Le jeune homme de 27 ans se décrit lui-même comme une meilleure personne. « Auparavant, j'avais le feu sacré pour le tennis et tout ce qui vient avec quand ton objectif est de percer dans le milieu. De l'intensité, j'en avais à revendre. Maintenant, j'ai le feu sacré pour la vie. Fini le temps des frustrations, des sautes d'humeur. Ma façon de voir la vie, c'est le plus gros changement qui s'est opéré chez moi. Je ne me projette plus cinq, six ou dix ans en avant pour savoir où je serai. Ma priorité, c'est qui je veux être. La vie vient de me donner une seconde chance. Je suis son courant, sans me soucier du lendemain », mentionne celui qui est très reconnaissant envers la population qui l'a soutenu tout au long de son calvaire.

« La facture de l'opération s'élevait au-dessus de 90 000 $ si je me souviens bien. L'argent amassé par la campagne de financement organisée à Magog a permis de régler toute la facture. J'en suis encore renversé. Je serai éternellement reconnaissant aux responsables de la campagne et aux gens qui ont donné, même un petit dollar. J'avais toute une population derrière moi. Ça donne des forces un appui de la sorte avant de passer sous le bistouri. »

Qu'on se le dise, la plus grosse victoire de Sébastien Jacques n'est plus sur un court de tennis!

L'Australie sur un coup de tête

Rien ne destinait le Magogois Sébastien Jacques à fouler le sol australien, là où il gagne maintenant sa vie. De son propre aveu, c'est sur un coup de tête qu'il a pris le chemin de ce pays.
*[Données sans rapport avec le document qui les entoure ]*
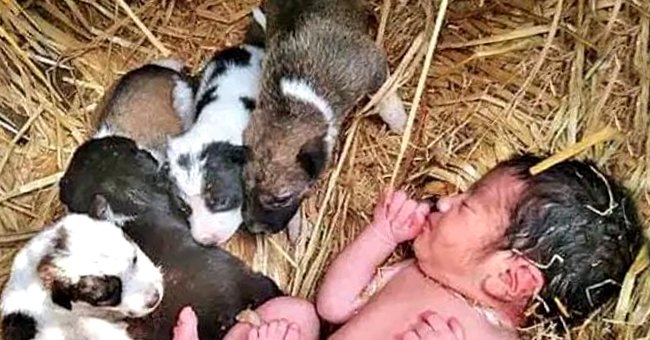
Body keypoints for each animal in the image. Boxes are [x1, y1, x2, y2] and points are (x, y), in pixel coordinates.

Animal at [242, 0, 404, 235]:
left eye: (282, 199)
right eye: (245, 187)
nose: (253, 228)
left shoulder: (372, 65)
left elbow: (385, 95)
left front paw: (400, 120)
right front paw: (297, 227)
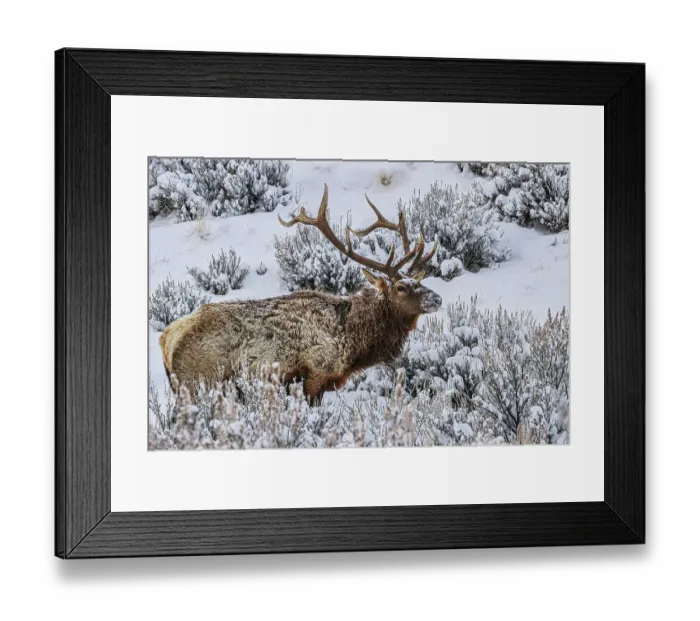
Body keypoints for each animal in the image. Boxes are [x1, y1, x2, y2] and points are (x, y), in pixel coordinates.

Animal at [159, 183, 442, 404]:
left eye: (418, 281)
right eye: (401, 287)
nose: (437, 298)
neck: (353, 342)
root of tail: (166, 339)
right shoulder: (315, 374)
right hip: (197, 383)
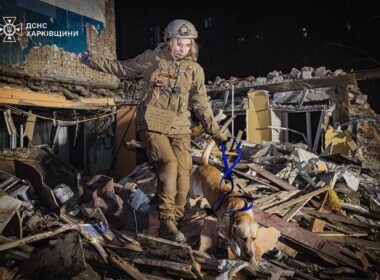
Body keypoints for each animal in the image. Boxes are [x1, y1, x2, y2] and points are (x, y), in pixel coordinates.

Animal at [191, 121, 260, 264]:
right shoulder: (222, 226)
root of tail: (205, 164)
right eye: (243, 238)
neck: (239, 209)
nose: (249, 254)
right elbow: (230, 237)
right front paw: (236, 248)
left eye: (254, 238)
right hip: (194, 192)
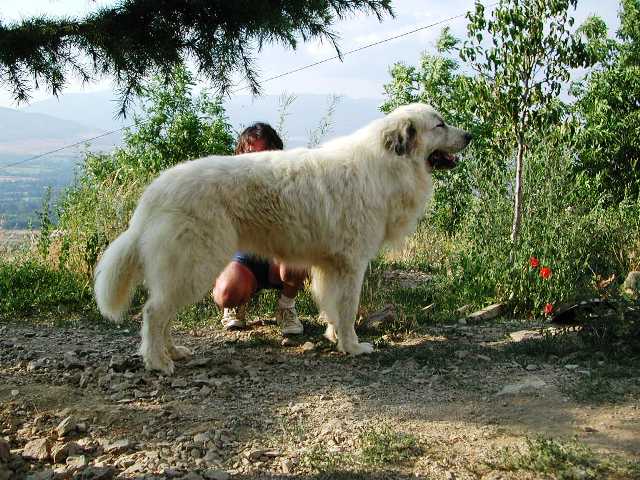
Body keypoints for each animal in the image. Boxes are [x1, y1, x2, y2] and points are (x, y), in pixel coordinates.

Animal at [97, 104, 472, 376]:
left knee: (164, 316)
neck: (385, 166)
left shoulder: (329, 266)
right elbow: (348, 308)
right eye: (439, 125)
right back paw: (158, 362)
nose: (470, 134)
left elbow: (333, 307)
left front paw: (335, 337)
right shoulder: (352, 265)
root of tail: (154, 193)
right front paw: (353, 347)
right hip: (193, 265)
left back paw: (174, 351)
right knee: (154, 313)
Si le projet qu'il avait tenté de mettre de l'avant en janvier en Estrie avait donné des résultats positifs, Jacques n'aurait probablement jamais mis le cap sur le pays des kangourous. « Six mois plus tôt, j'avais reçu une offre pour aller enseigner le tennis en Nouvelle-Zélande. À l'époque j'avais ma blonde et ce n'était pas l'idée du siècle de partir à l'autre bout du monde. J'ai donc eu l'idée de mon projet, mais cela n'a pas abouti comme je le désirais. J'ai relancé la Nouvelle-Zélande, surtout que je venais de tomber célibataire, mais il était maintenant trop tard. L'idée de me tourner vers l'Australie a alors germé. J'ai envoyé des CV sans trop savoir ce que ça donnerait, mais voyez les résultats. J'aurais pu rester au Québec et me servir de mon diplôme pour me trouver du travail dans mon domaine, mais j'avais le goût de l'aventure après m'être tourné les pouces durant quatre ans. Je ne tourne pas le dos au Québec pour autant. Je reviendrai, mais ne me demandez pas quand », a commenté Jacques.
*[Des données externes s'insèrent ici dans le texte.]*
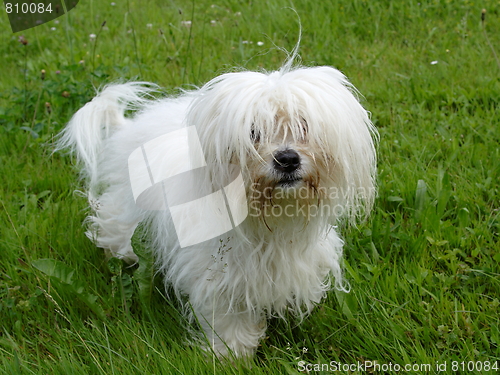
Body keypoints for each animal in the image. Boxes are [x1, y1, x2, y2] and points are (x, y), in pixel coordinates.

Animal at [57, 58, 376, 358]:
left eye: (304, 127)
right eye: (253, 132)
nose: (287, 158)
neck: (267, 222)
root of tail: (128, 128)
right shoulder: (219, 275)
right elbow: (228, 318)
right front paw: (230, 354)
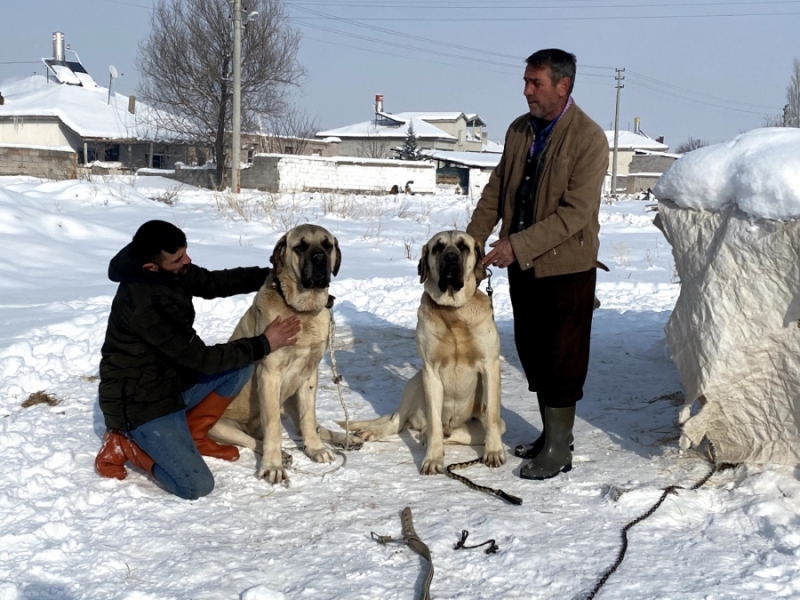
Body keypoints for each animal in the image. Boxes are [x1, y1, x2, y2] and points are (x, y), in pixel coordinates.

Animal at [209, 224, 360, 482]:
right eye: (300, 247)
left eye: (327, 245)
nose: (320, 259)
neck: (302, 310)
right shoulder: (269, 374)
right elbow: (273, 427)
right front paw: (273, 465)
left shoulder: (309, 374)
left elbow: (309, 419)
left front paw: (316, 449)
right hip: (221, 426)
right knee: (253, 439)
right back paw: (283, 454)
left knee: (311, 425)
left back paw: (344, 438)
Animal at [340, 230, 504, 474]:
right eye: (438, 248)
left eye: (462, 247)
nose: (451, 258)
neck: (453, 311)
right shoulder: (430, 371)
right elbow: (434, 421)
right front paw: (433, 459)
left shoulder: (490, 366)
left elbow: (492, 415)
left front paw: (493, 452)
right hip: (414, 382)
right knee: (397, 421)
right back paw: (375, 432)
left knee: (457, 432)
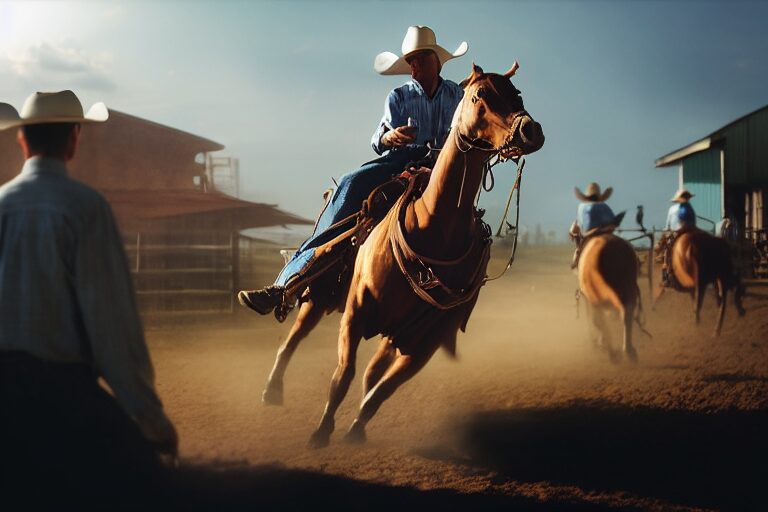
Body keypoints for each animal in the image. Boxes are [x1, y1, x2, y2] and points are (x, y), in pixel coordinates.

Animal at [580, 232, 644, 364]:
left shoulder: (593, 301)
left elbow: (598, 322)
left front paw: (603, 345)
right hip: (629, 290)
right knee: (626, 316)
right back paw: (629, 352)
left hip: (598, 300)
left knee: (600, 320)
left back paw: (614, 354)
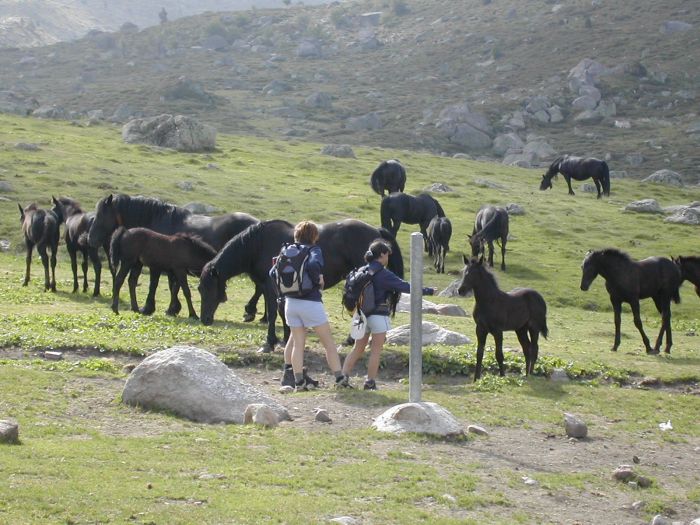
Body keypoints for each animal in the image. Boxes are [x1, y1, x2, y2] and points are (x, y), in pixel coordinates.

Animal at [87, 192, 262, 316]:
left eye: (101, 214)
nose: (90, 239)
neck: (158, 219)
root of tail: (258, 223)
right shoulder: (171, 266)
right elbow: (174, 286)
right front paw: (173, 309)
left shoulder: (158, 266)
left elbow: (156, 285)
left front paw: (150, 308)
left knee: (261, 287)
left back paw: (253, 312)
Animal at [197, 219, 404, 350]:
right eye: (200, 288)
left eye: (208, 288)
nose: (204, 319)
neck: (258, 245)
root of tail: (376, 231)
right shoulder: (274, 288)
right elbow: (282, 312)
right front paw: (285, 338)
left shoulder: (270, 287)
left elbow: (273, 313)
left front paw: (270, 342)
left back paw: (351, 340)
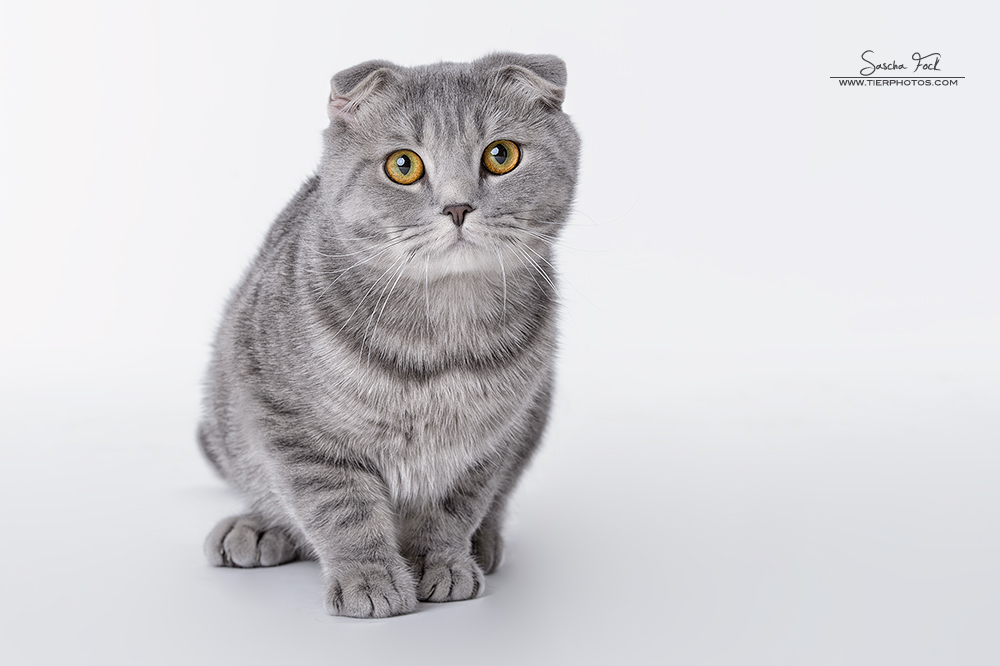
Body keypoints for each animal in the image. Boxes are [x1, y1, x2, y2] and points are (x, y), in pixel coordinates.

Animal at [199, 53, 584, 616]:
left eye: (501, 155)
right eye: (404, 166)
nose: (458, 207)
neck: (441, 335)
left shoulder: (489, 441)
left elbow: (453, 508)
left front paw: (442, 563)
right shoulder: (291, 425)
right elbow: (340, 508)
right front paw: (370, 578)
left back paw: (485, 543)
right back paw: (255, 528)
Sa famille n'avait jamais vu venir le coup. D'ailleurs, son père l'a abordé pour lui dire qu'il venait d'apprendre de la bouche de son épouse de ses projets de partir pour l'Australie. « Ce ne sont plus des projets, je pars dans quatre jours », lui ai-je annoncé.
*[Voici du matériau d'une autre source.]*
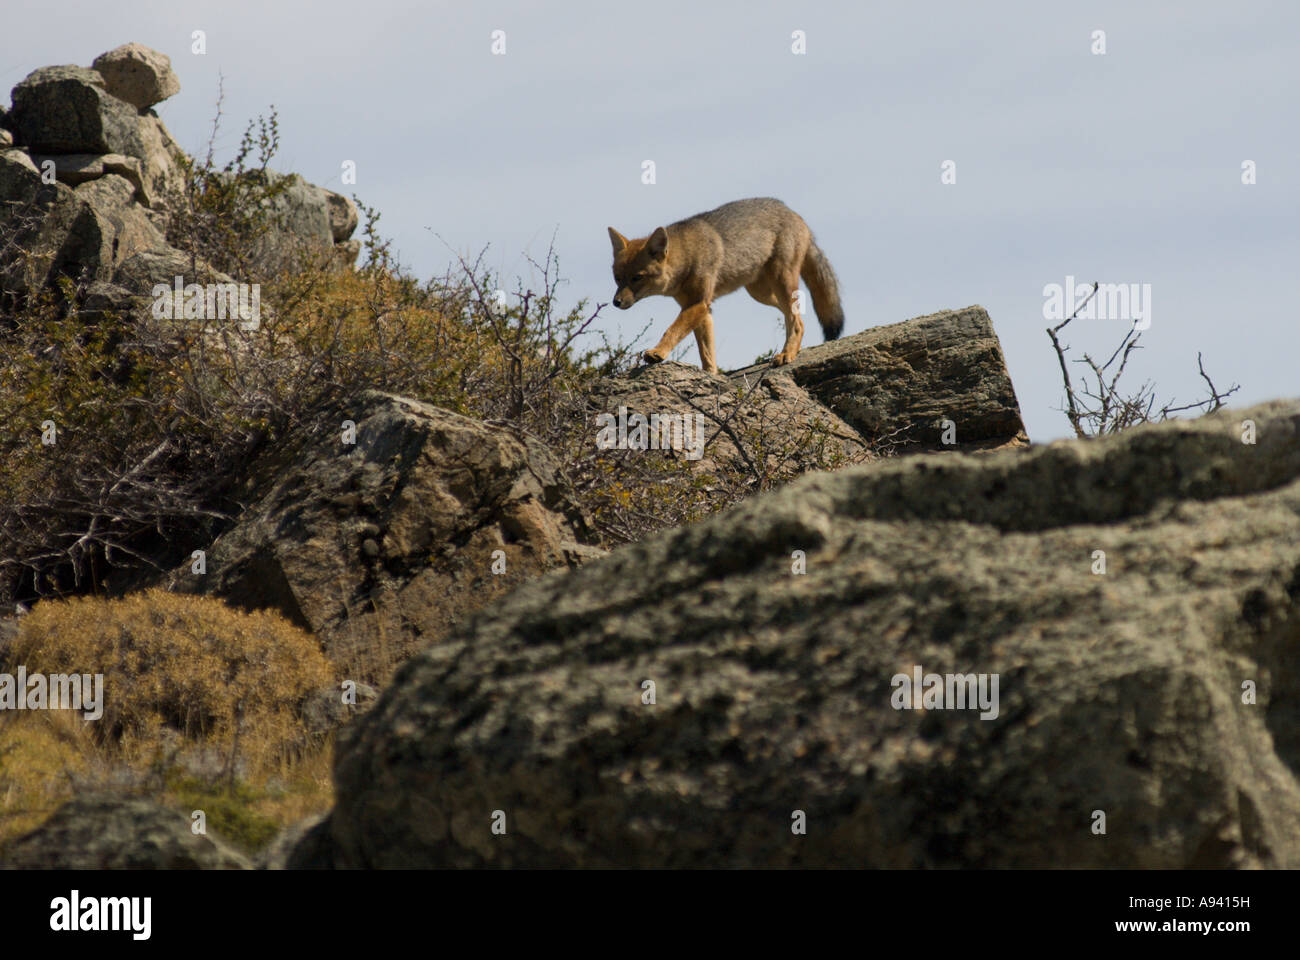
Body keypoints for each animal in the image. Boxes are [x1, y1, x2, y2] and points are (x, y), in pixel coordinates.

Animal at [608, 197, 844, 374]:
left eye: (637, 278)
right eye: (617, 278)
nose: (615, 302)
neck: (688, 255)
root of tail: (792, 211)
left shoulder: (698, 304)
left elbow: (672, 330)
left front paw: (657, 352)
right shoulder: (702, 309)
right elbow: (707, 352)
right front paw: (711, 375)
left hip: (780, 282)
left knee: (796, 321)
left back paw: (787, 354)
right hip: (761, 293)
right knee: (795, 315)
Sébastien Jacques ne savait quand même pas trop à quoi s'attendre. « Ce que je connaissais de l'Australie, je l'avais visionné à l'écran. Depuis que j'y suis, je ne peux pas prétendre que je souffre des conditions de ce pays et de mon milieu de vie. Quand je songe à tout le chemin parcouru depuis mon opération, c'est un peu irréel », a-t-il laissé entendre lors d'une entrevue téléphonique.